Determining Influenza A Virus Infections in Subpopulations of Pigs

depiction of sampling from farms

The influenza A virus (IAV), which causes flu, is extremely common, and affects humans, birds, and pigs. In recent years, there has been a great deal of concern about influenza viruses mutating to a form that can jump from pigs or birds and cause a human pandemic. Researchers are studying the influenza virus in hopes of being able to control future outbreaks.

Three MSI Principal Investigators from the Department of Veterinary Population Medicine at the College of Veterinary Medicine – Associate Professor Montserrat Torremorell, Associate Professor Andres Perez, and Professor Srinand Sreevatsan - are co-authors on a paper that studied the incidence of influenza A virus in three subpopulations of herds of breeding pigs. The three subpopulations included gilts (young female pigs who have not borne a litter) who had been on the breeding farm for less than four weeks, called “new gilts” in the paper; gilts who had been on the farm longer than four weeks; and piglets less than 21 days old. Nasal swabs were taken of the pigs on a monthly basis over a period of a year. These swabs underwent genetics testing and the results were compiled using statistical software. The results showed that new gilts and piglets had a higher probability of testing positive for IAV than gilts. The results also showed that there was a seasonal component to influenza infection in pigs. This provides evidence that the best times to use infection-control strategies are before gilts are transferred to the farm, and to piglets before they are weaned. The table below shows results from the multivariate analysis (mixed effects model). Source: A Diaz et al., PLoS One, DOI: 10.1371/journal.pone.0129213.


The paper appeared in the journal PLoS One in June 2015: Andres Diaz, Andres Perez, Srianand Sreevatsan, Peter Davies, Marie Culhane, and Montserrat Torremorell. 2015. Associations Between Influenza A Virus and Pigs Subpopulations in Endemically Infected Breeding Herds. PLoS One, DOI: 10.1371/journal.pone.0129213. The paper appears on the journal website.

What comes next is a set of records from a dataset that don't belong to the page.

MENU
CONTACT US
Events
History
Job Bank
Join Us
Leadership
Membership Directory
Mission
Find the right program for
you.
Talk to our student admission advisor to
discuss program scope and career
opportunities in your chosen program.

Professor Perez is using MSI to develop and implement near-realtime systems for the prevention and mitigation of disease impact. Professor Sreevatsan uses MSI to define the molecular mechanisms by which bacteria and viruses establish infection, and to improve current diagnostic tools. Professor Torremorell’s MSI work focuses on the molecular diversity and evolution of swine influenza A virus. Lead author Andres Diaz is in the Torremorell MSI research group. Associate Professor Marie Culhane (Veterinary Population Medicine) is a collaborator with the Torremorell group.

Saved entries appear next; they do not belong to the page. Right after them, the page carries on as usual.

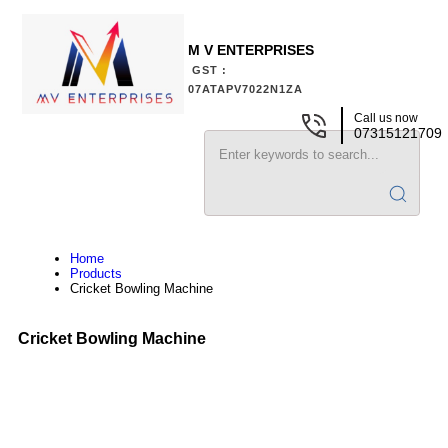
M V ENTERPRISES
GST :
07ATAPV7022N1ZA
Call us now
07315121709
Home
Products
Cricket Bowling Machine
Cricket Bowling Machine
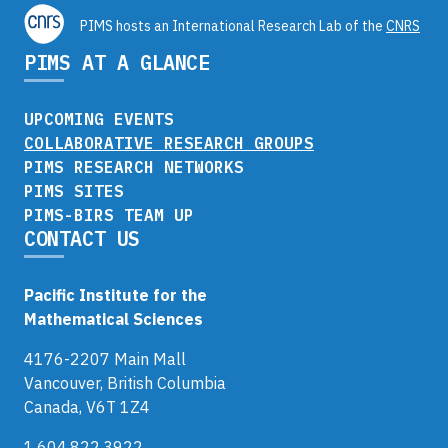
PIMS hosts an International Research Lab of the
CNRS
PIMS AT A GLANCE
UPCOMING EVENTS
COLLABORATIVE RESEARCH GROUPS
PIMS RESEARCH NETWORKS
PIMS SITES
PIMS-BIRS TEAM UP
CONTACT US
Pacific Institute for the
Mathematical Sciences
4176-2207 Main Mall
Vancouver, British Columbia
Canada, V6T 1Z4
1.604.822.3922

Image description: (Left) Five swine-breeding herds (largest rectangles, 1 to 5) in the Midwest were sampled between November 2011 (month 1) and December 2012 (month 14). White rectangles represent sampling visits (12 per farm), and the smallest rectangles (n – 141) indicated the groups of pigs sampled. Groups are colored based on pig subpopulation: yellow (new gilts, n=21), green (gilts, n = 60), and purple (piglets, n = 60). Missing group-rectangles indicated that there were no new gilts on that visit. Groups were assumed nested within sampling events, and sampling events were assumed nested within farms. Left image and description, A Diaz et al., PLoS One, DOI: 10.1371/journal.pone.0129213.